══ TASK INPUTS ══

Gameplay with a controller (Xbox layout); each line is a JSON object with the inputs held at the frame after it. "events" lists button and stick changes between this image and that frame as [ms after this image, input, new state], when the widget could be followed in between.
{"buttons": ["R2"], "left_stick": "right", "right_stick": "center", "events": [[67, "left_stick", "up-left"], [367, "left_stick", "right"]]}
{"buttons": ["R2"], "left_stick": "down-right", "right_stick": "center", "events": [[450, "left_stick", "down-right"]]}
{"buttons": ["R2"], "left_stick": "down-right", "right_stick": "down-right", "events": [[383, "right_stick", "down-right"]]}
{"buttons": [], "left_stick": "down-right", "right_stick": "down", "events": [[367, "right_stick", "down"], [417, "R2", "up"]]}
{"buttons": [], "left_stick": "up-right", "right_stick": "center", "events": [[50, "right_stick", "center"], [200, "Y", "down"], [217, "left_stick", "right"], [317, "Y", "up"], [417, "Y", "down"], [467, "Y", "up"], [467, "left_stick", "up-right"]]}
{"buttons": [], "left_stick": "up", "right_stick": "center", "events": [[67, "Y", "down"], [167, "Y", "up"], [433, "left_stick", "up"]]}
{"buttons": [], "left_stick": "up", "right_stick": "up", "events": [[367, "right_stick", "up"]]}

═══

### WHAT TO PRODUCE
Select the lines from the entries that include the word "buttons".

### WRITTEN SOLUTION
{"buttons": ["R2"], "left_stick": "right", "right_stick": "center", "events": [[67, "left_stick", "up-left"], [367, "left_stick", "right"]]}
{"buttons": ["R2"], "left_stick": "down-right", "right_stick": "center", "events": [[450, "left_stick", "down-right"]]}
{"buttons": ["R2"], "left_stick": "down-right", "right_stick": "down-right", "events": [[383, "right_stick", "down-right"]]}
{"buttons": [], "left_stick": "down-right", "right_stick": "down", "events": [[367, "right_stick", "down"], [417, "R2", "up"]]}
{"buttons": [], "left_stick": "up-right", "right_stick": "center", "events": [[50, "right_stick", "center"], [200, "Y", "down"], [217, "left_stick", "right"], [317, "Y", "up"], [417, "Y", "down"], [467, "Y", "up"], [467, "left_stick", "up-right"]]}
{"buttons": [], "left_stick": "up", "right_stick": "center", "events": [[67, "Y", "down"], [167, "Y", "up"], [433, "left_stick", "up"]]}
{"buttons": [], "left_stick": "up", "right_stick": "up", "events": [[367, "right_stick", "up"]]}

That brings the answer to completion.